为克服频谱傅里叶分析的缺点,采用自回归谱估计的方法来计算海杂波的功率谱.自回归模型是一个线性预测模型,它通过序列的自相关函数矩阵来估计功率谱,并且具有更精确的频谱分辨率.该文主要分析基于自回归谱估计的海杂波功率谱的扩展分形特性,以及在微弱目标检测中的应用.首先,以分数布朗运动模型为例,证明其功率谱具有自相似性.其次,根据X波段雷达的实测海杂波数据,分析了海杂波自回归谱的多尺度Hurst指数及其最优尺度区间.最后,提出一种基于自回归谱多尺度Hurst指数的目标检测方法.实验结果表明,该种检测方法具有海杂波背景下微弱目标检测的能力.与现有基于扩展分形的目标检测方法和传统恒虚警检测方法相比,该算法在低信杂比情况下具有较好的检测性能.

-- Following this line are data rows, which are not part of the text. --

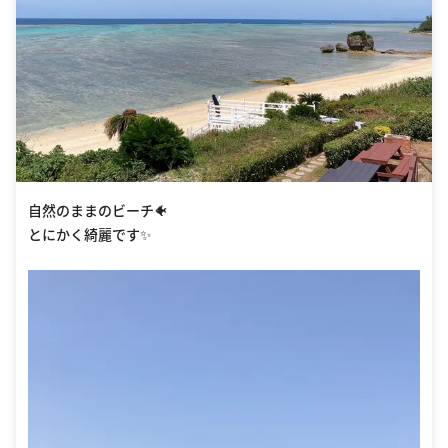
自然のままのビーチ🐠
とにかく綺麗です✨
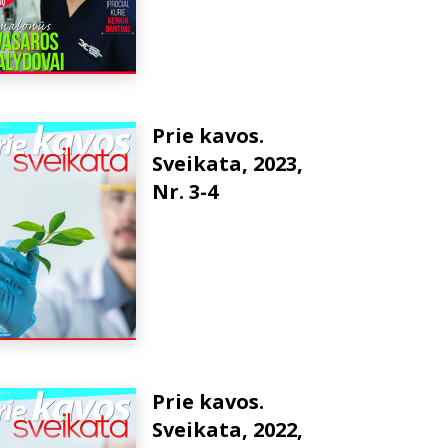
Prie kavos.
Sveikata, 2023,
Nr. 3-4
Prie kavos.
Sveikata, 2022,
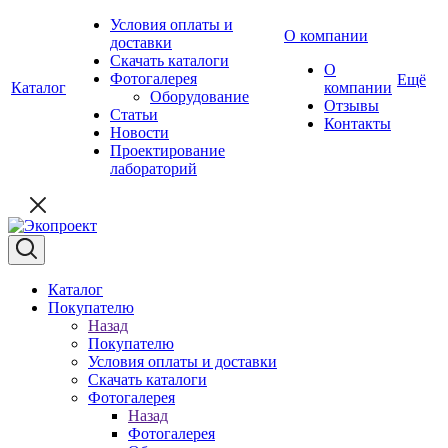
Условия оплаты и
О компании
доставки
Скачать каталоги
О
Фотогалерея
Ещё
Каталог
компании
Оборудование
Отзывы
Статьи
Контакты
Новости
Проектирование
лабораторий
Каталог
Покупателю
Назад
Покупателю
Условия оплаты и доставки
Скачать каталоги
Фотогалерея
Назад
Фотогалерея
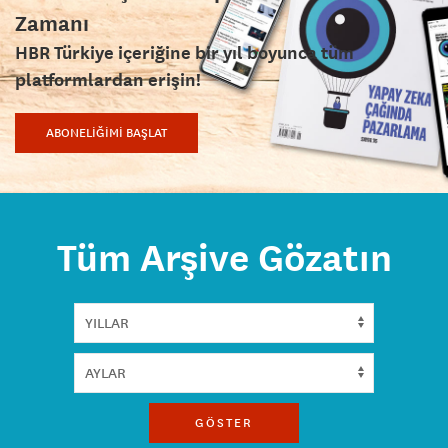
Zamanı
HBR Türkiye içeriğine bir yıl boyunca tüm
platformlardan erişin!
ABONELİĞİMİ BAŞLAT
Tüm Arşive Gözatın
GÖSTER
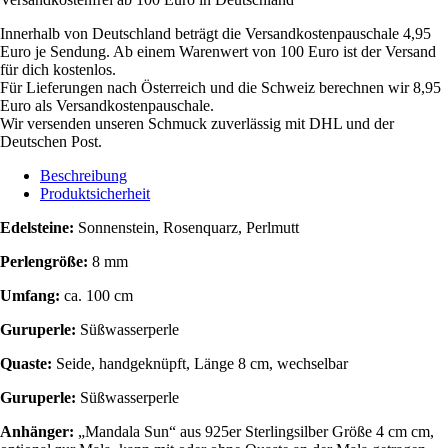
Innerhalb von Deutschland beträgt die Versandkostenpauschale 4,95
Euro je Sendung. Ab einem Warenwert von 100 Euro ist der Versand
für dich kostenlos.
Für Lieferungen nach Österreich und die Schweiz berechnen wir 8,95
Euro als Versandkostenpauschale.
Wir versenden unseren Schmuck zuverlässig mit DHL und der
Deutschen Post.
Beschreibung
Produktsicherheit
Edelsteine:
Sonnenstein, Rosenquarz, Perlmutt
Perlengröße:
8 mm
Umfang:
ca. 100 cm
Guruperle:
Süßwasserperle
Quaste:
Seide, handgeknüpft, Länge 8 cm, wechselbar
Guruperle:
Süßwasserperle
Anhänger:
„Mandala Sun“ aus 925er Sterlingsilber
Größe 4 cm cm,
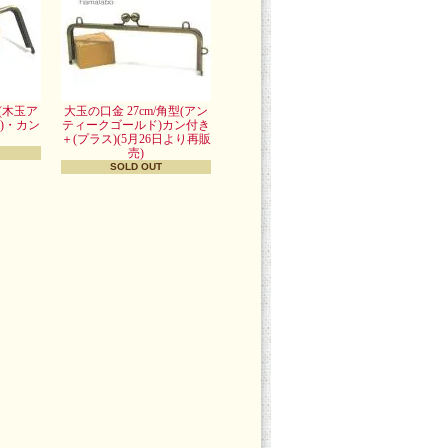
型(木玉ア
大玉の口金 27cm/角型(アン
)・カン
ティークゴールド)カン付き
＋(プラス)(5月26日より再販
売)
SOLD OUT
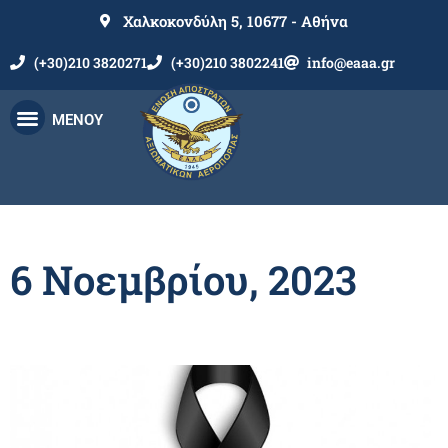
Χαλκοκονδύλη 5, 10677 - Αθήνα
(+30)210 3820271
(+30)210 3802241
info@eaaa.gr
ΜΕΝΟΥ
6 Νοεμβρίου, 2023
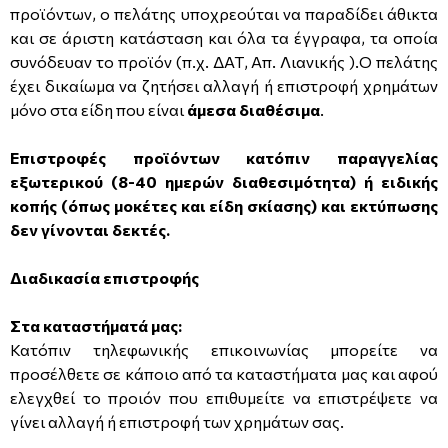
προϊόντων, ο πελάτης υποχρεούται να παραδίδει άθικτα
και σε άριστη κατάσταση και όλα τα έγγραφα, τα οποία
συνόδευαν το προϊόν (π.χ. ΔΑΤ, Απ. Λιανικής ).Ο πελάτης
έχει δικαίωμα να ζητήσει αλλαγή ή επιστροφή χρημάτων
μόνο στα είδη που είναι
άμεσα διαθέσιμα
.
Επιστροφές προϊόντων κατόπιν παραγγελίας
εξωτερικού (8-40 ημερών διαθεσιμότητα) ή ειδικής
κοπής (όπως μοκέτες και είδη σκίασης) και εκτύπωσης
δεν γίνονται δεκτές.
Διαδικασία επιστροφής
Στα καταστήματά μας:
Κατόπιν τηλεφωνικής επικοινωνίας μπορείτε να
προσέλθετε σε κάποιο από τα καταστήματα μας και αφού
ελεγχθεί το προιόν που επιθυμείτε να επιστρέψετε να
γίνει αλλαγή ή επιστροφή των χρημάτων σας.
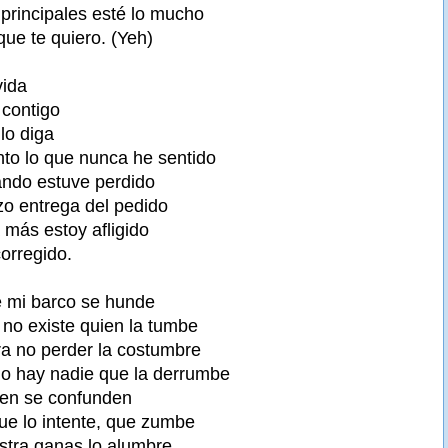
principales esté lo mucho
que te quiero. (Yeh)
vida
 contigo
lo diga
nto lo que nunca he sentido
ando estuve perdido
zo entrega del pedido
 más estoy afligido
orregido.
e mi barco se hunde
no existe quien la tumbe
a no perder la costumbre
no hay nadie que la derrumbe
en se confunden
ue lo intente, que zumbe
stra ganas lo alumbre.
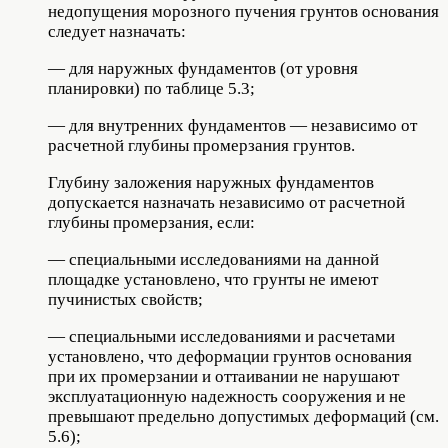
недопущения морозного пучения грунтов основания
следует назначать:
— для наружных фундаментов (от уровня
планировки) по таблице 5.3;
— для внутренних фундаментов — независимо от
расчетной глубины промерзания грунтов.
Глубину заложения наружных фундаментов
допускается назначать независимо от расчетной
глубины промерзания, если:
— специальными исследованиями на данной
площадке установлено, что грунты не имеют
пучинистых свойств;
— специальными исследованиями и расчетами
установлено, что деформации грунтов основания
при их промерзании и оттаивании не нарушают
эксплуатационную надежность сооружения и не
превышают предельно допустимых деформаций (см.
5.6);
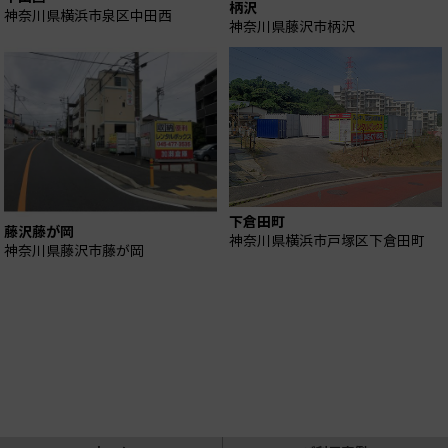
柄沢
神奈川県横浜市泉区中田西
神奈川県藤沢市柄沢
下倉田町
藤沢藤が岡
神奈川県横浜市戸塚区下倉田町
神奈川県藤沢市藤が岡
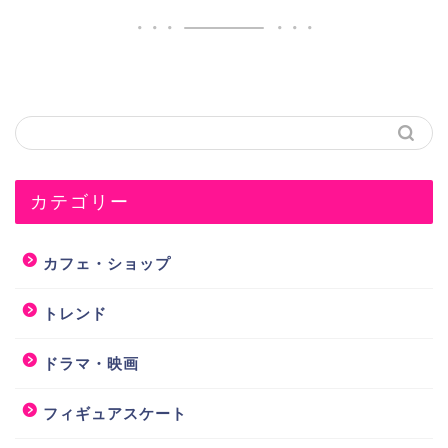
カテゴリー
カフェ・ショップ
トレンド
ドラマ・映画
フィギュアスケート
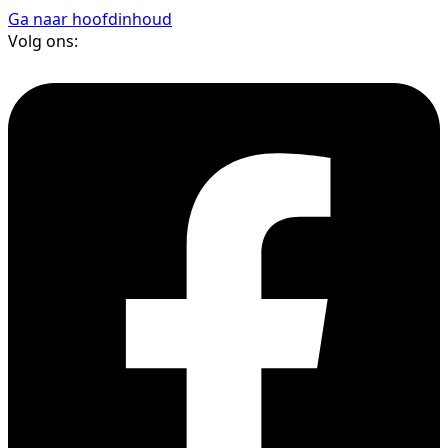
Ga naar hoofdinhoud
Volg ons:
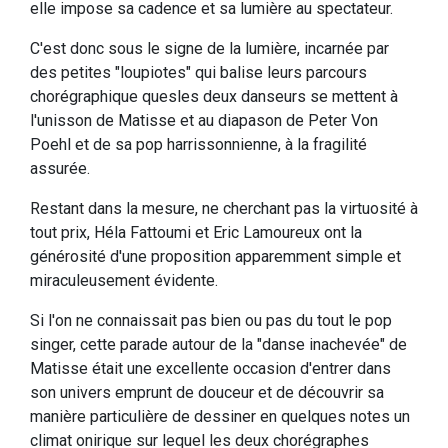
elle impose sa cadence et sa lumière au spectateur.
C'est donc sous le signe de la lumière, incarnée par
des petites "loupiotes" qui balise leurs parcours
chorégraphique quesles deux danseurs se mettent à
l'unisson de Matisse et au diapason de Peter Von
Poehl et de sa pop harrissonnienne, à la fragilité
assurée.
Restant dans la mesure, ne cherchant pas la virtuosité à
tout prix, Héla Fattoumi et Eric Lamoureux ont la
générosité d'une proposition apparemment simple et
miraculeusement évidente.
Si l'on ne connaissait pas bien ou pas du tout le pop
singer, cette parade autour de la "danse inachevée" de
Matisse était une excellente occasion d'entrer dans
son univers emprunt de douceur et de découvrir sa
manière particulière de dessiner en quelques notes un
climat onirique sur lequel les deux chorégraphes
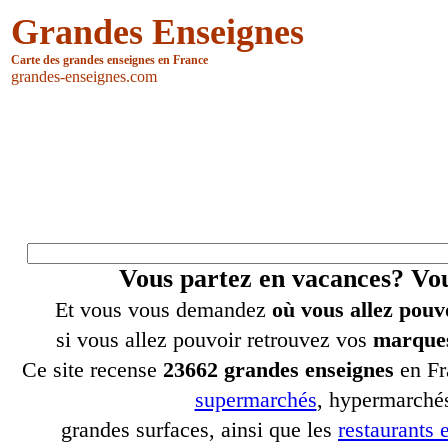
Grandes Enseignes
Carte des grandes enseignes en France
grandes-enseignes.com
Vous partez en vacances? V
Et vous vous demandez
où vous allez pouv
si vous allez pouvoir retrouvez vos
marques
Ce site recense
23662 grandes enseignes
en Fr
supermarchés
, hypermarchés
grandes surfaces, ainsi que les
restaurants e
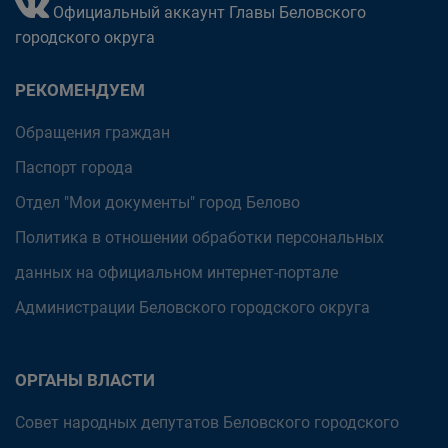
Официальный аккаунт Главы Беловского
городского округа
РЕКОМЕНДУЕМ
Обращения граждан
Паспорт города
Отдел "Мои документы" город Белово
Политика в отношении обработки персональных
данных на официальном интернет-портале
Администрации Беловского городского округа
ОРГАНЫ ВЛАСТИ
Совет народных депутатов Беловского городского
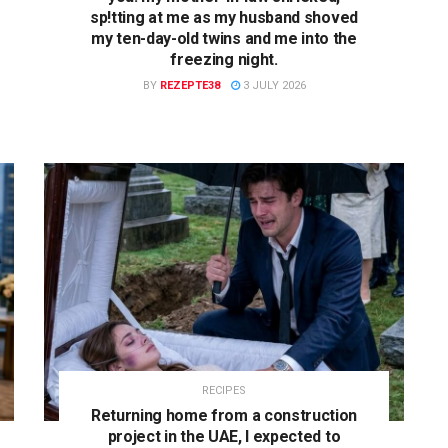
sp!tting at me as my husband shoved
my ten-day-old twins and me into the
freezing night.
BY
REZEPTE38
3 JULY 2026
RECIPES
Returning home from a construction
project in the UAE, I expected to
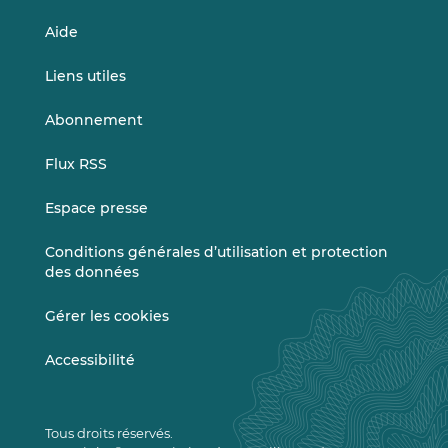
Aide
Liens utiles
Abonnement
Flux RSS
Espace presse
Conditions générales d’utilisation et protection
des données
Gérer les cookies
Accessibilité
Tous droits réservés.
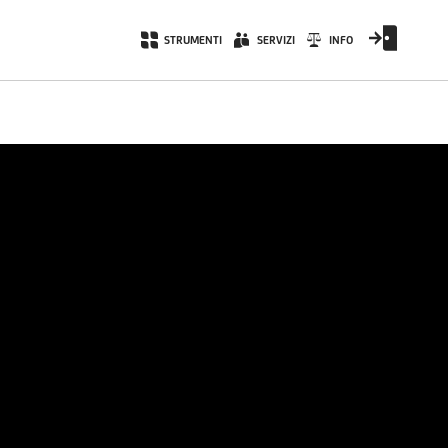
STRUMENTI
SERVIZI
INFO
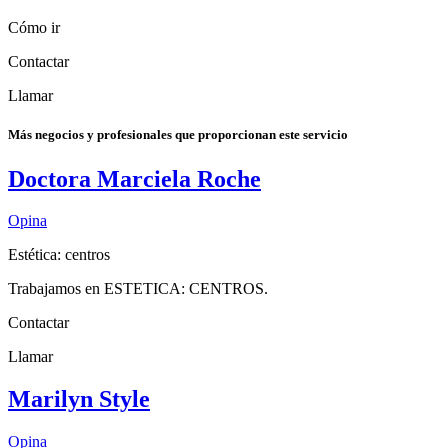
Cómo ir
Contactar
Llamar
Más negocios y profesionales que proporcionan este servicio
Doctora Marciela Roche
Opina
Estética: centros
Trabajamos en ESTETICA: CENTROS.
Contactar
Llamar
Marilyn Style
Opina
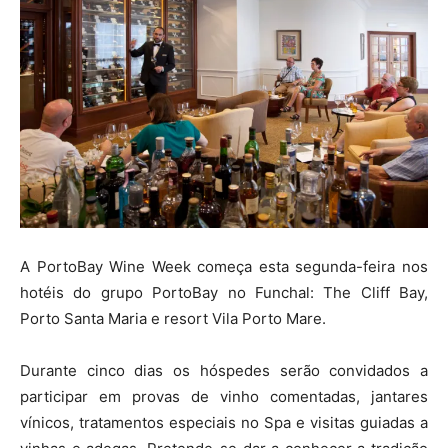
A PortoBay Wine Week começa esta segunda-feira nos
hotéis do grupo PortoBay no Funchal: The Cliff Bay,
Porto Santa Maria e resort Vila Porto Mare.
Durante cinco dias os hóspedes serão convidados a
participar em provas de vinho comentadas, jantares
vínicos, tratamentos especiais no Spa e visitas guiadas a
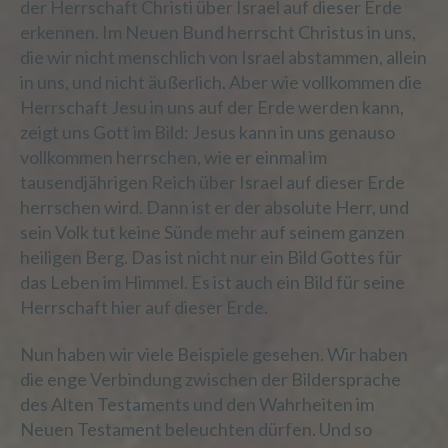
der Herrschaft Christi über Israel auf dieser Erde
Auftragsverarbeiter ist eine natürliche oder
juristische Person, Behörde, Einrichtung
erkennen. Im Neuen Bund herrscht Christus in uns,
oder andere Stelle, die personenbezogene
die wir nicht menschlich von Israel abstammen, allein
Daten im Auftrag des Verantwortlichen
in uns, und nicht äußerlich. Aber wie vollkommen die
verarbeitet.
Herrschaft Jesu in uns auf der Erde werden kann,
zeigt uns Gott im Bild: Jesus kann in uns genauso
vollkommen herrschen, wie er einmal im
i) Empfänger
tausendjährigen Reich über Israel auf dieser Erde
herrschen wird. Dann ist er der absolute Herr, und
Empfänger ist eine natürliche oder
sein Volk tut keine Sünde mehr auf seinem ganzen
juristische Person, Behörde, Einrichtung
heiligen Berg. Das ist nicht nur ein Bild Gottes für
oder andere Stelle, der
das Leben im Himmel. Es ist auch ein Bild für seine
personenbezogene Daten offengelegt
Herrschaft hier auf dieser Erde.
werden, unabhängig davon, ob es sich bei
ihr um einen Dritten handelt oder nicht.
Behörden, die im Rahmen eines
Nun haben wir viele Beispiele gesehen. Wir haben
bestimmten Untersuchungsauftrags nach
die enge Verbindung zwischen der Bildersprache
dem Unionsrecht oder dem Recht der
des Alten Testaments und den Wahrheiten im
Mitgliedstaaten möglicherweise
Neuen Testament beleuchten dürfen. Und so
personenbezogene Daten erhalten, gelten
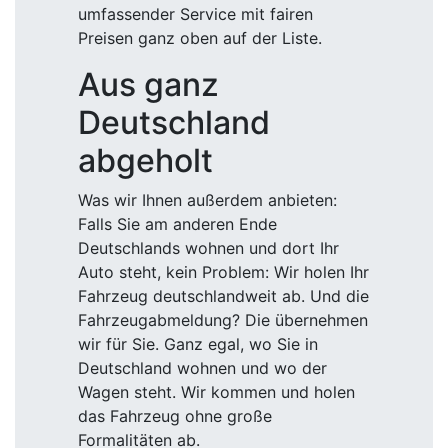
umfassender Service mit fairen
Preisen ganz oben auf der Liste.
Aus ganz
Deutschland
abgeholt
Was wir Ihnen außerdem anbieten:
Falls Sie am anderen Ende
Deutschlands wohnen und dort Ihr
Auto steht, kein Problem: Wir holen Ihr
Fahrzeug deutschlandweit ab. Und die
Fahrzeugabmeldung? Die übernehmen
wir für Sie. Ganz egal, wo Sie in
Deutschland wohnen und wo der
Wagen steht. Wir kommen und holen
das Fahrzeug ohne große
Formalitäten ab.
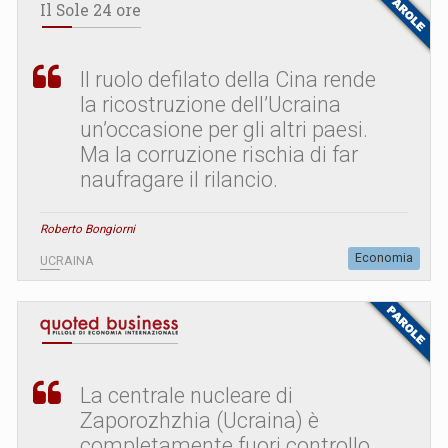
Il Sole 24 ore
Il ruolo defilato della Cina rende
la ricostruzione dell’Ucraina
un’occasione per gli altri paesi.
Ma la corruzione rischia di far
naufragare il rilancio.
Roberto Bongiorni
Economia
UCRAINA
La centrale nucleare di
Zaporozhzhia (Ucraina) è
completamente fuori controllo.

关键词: 目标检测, 海杂波, 分形, 扩展分形, 自回归谱估计

Abstract:

This paper mainly studies the extended fractal properties of the power spectrum of the sea clutter. To overcome the deficiencies of Fourier transform analysis, the power spectrum of the sea clutter is obtained by autoregressive(AR) spectrum estimation. The AR model is a linear predictive model, which estimates the power spectrum of the sea clutter from its autocorrelation matrix and has a higher frequency resolution than Fourier analysis. This paper concentrates on analyzing the extended fractal property of the power spectrum based on AR spectral estimation and its application to weak target detection. Firstly, fractional Brownian motion (FBM) is taken as an example to prove the self-similar property of the power spectrum. Then, the real measured X-band data is used to analyze the multi-scale Hurst exponent of the AR spectrum of the sea clutter and its optimized scale interval. Finally, a novel detection method based on the multi-scale Hurst exponent of the AR spectrum is proposed. The results show that the proposed method is effective for weak target detection in sea clutter background. Compared to the existing extended fractal method and the traditional CFAR method, the proposed method has a better detection performance in the low SCR condition.